Local fans heartbroken as sports teams abandon Oakland


Theo Au-Yeung

The Oakland A’s are the third sports team originally located in Oakland to relocate.

Theo Au-Yeung, Staff Reporter

The A’s, Raiders and Warriors have always had a special place in the Oakland community and in the hearts of their loyal, devoted fans. And yet, it’s been one heartbreak after another as they have fled the city. 

In 2019, the Golden State Warriors left behind Oracle Arena in the East Bay and relocated to Chase Center in the heart of San Francisco. In 2020, the Oakland Raiders left for Las Vegas after failed efforts to renovate their Oakland stadium. On April 20, 2023, the Oakland A’s followed suit, initiating a plan to relocate to Las Vegas by 2027 after — like the Raiders — they were unable to renovate their current stadium. 

Senior and loyal Oakland sports fan Chase Johnson has been a fan of the Raiders, A’s and Warriors his whole life. Despite their departures, he said he doesn’t plan on abandoning any of the franchises any time soon. 

“Although these teams have been really bad my entire life, it means a lot to me,” Johnson said. “I have attended and watched games full of ups and downs and even cried when the Raiders made the playoffs, so you could definitely say I’m a diehard.” 

But, as those teams have fled Oakland one by one, Johnson’s loyalty has been tested.

“When the Warriors moved, I was actually happy because the stadium now is closer. I do miss ‘Roaracle,’ but the new stadium is fantastic,” Johnson said. “But when the Raiders moved it definitely hurt because the culture of the Oakland Raiders was something that can’t be repeated… Oakland Raiders fans are some of the most hard-core and dedicated in the world.”

“The A’s moving definitely hurt the most,” Johnson added. They most likely aren’t moving to Las Vegas for a little while and, although I’ll cherish the remainder of the time that they are still here, it just won’t feel the same knowing they’ll be gone in a couple years.”

Although the decision for the A’s to move out of Oakland proved to be a major shock for many, it has felt inevitable over the past few years. 

“The owner of the A’s, John Fisher, is one of the richest owners in the MLB. He should take a page out of Joe Lacob’s book and fund the stadium! It would be good for Oakland and I think good for his bottom-line,” history teacher Annie Miller said. 
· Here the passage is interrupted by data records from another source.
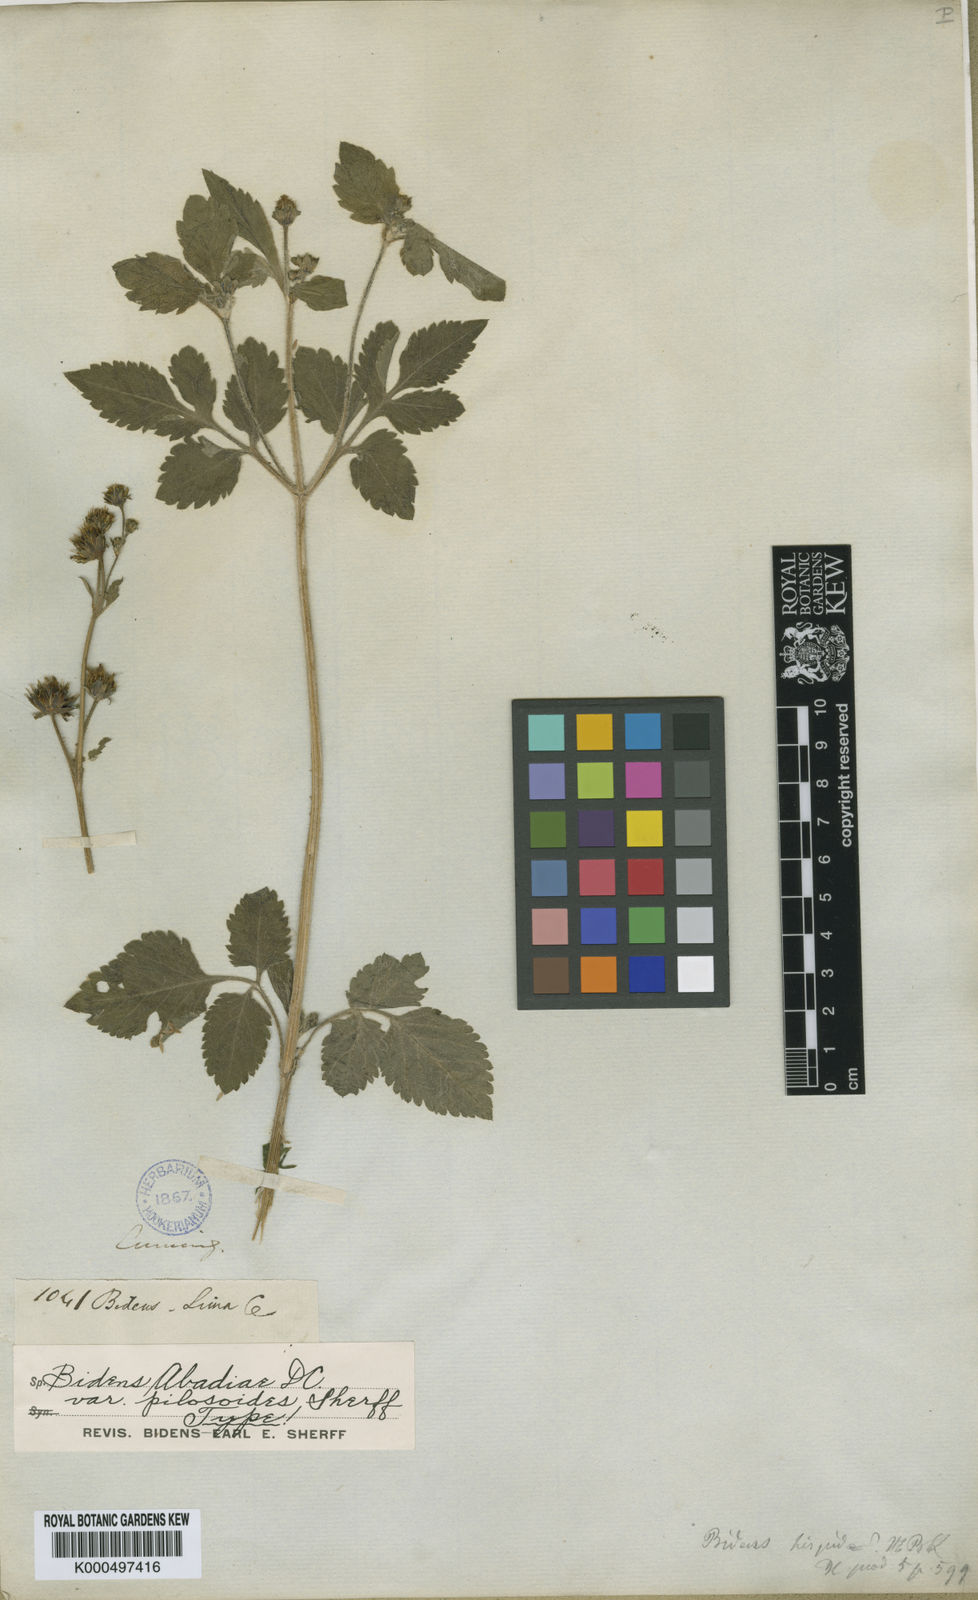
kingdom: Plantae
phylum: Tracheophyta
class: Magnoliopsida
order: Asterales
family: Asteraceae
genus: Bidens
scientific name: Bidens pilosa
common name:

Oakland A’s owner John Fisher has been notorious for refusing to spend money, preferring to let fan favorite players sign with other teams for mediocre contracts rather than spend money to invest in his roster. Consequently, it is no surprise that fan attendance at A’s games has declined massively, from roughly 20,000 fans per game in 2017 and 2018 from 2017-18, to just 10,000 over the past three years.

“It’s seriously a bummer,” College & Financial Aid Advisor, Jonathan Dhyne said. “I know how much Oakland loves their sports and I remember growing up watching really good A’s teams with their very loyal and devoted fans always there [to] support. It’s just a bummer to see the teams fail to reciprocate that kind of support back to the fans.”

These recent moves out of Oakland bring up questions about the divide between the business, entertainment and cultural dimensions of sports. Many sports fans at Burlingame said they believe that a team’s culture should matter more than their finances.

“Sports were made as a source of entertainment, a place for people of all walks of life to enjoy the game and come together to support a team, not a place for rich owners and greedy businessmen to accumulate revenue from loyal fans,” senior Anthony Saccuman said. 

Die-hard Raiders fan and counselor Traci Kreppel said she can only imagine the heartbreak that many A’s fans feel after experiencing a similar feeling during the Raiders relocation. 

“If you ever went to any Raider games back in Oakland, all you saw was black and silver,” Kreppel said. “There were like, no fans of other teams because they were all afraid of Oakland. Just having everyone there rooting for the Raiders was such a great feeling, and it just isn’t the same anymore in Las Vegas.”  

It’s hard to imagine that some of the owners of these teams care about their fans’ loyalty and devotion. Oakland fans have historically been some of the most raucous and rowdy fans in all of sports — yet, they have been back-stabbed time and time again by each team’s corporate owners.. 

“I think these teams bring together communities, like when you see another person walking down the street wearing a Warriors jersey and you say ‘Go Dubs!’ as you walk by them,” Dhyne said. “I think that connection is what is so valuable about sports communities and what is lost when you take away these teams.” 

Even though they are heartbroken, Johnson and Kreppel said they will remain as loyal and devoted as ever to the teams they grew up with. 

“Like I said, I will forever be a fan of these teams [Raiders and A’s],” Johnson said. “I’ve been a part of a great community as a fan but there’s no doubt that these teams have let me down quite a lot.”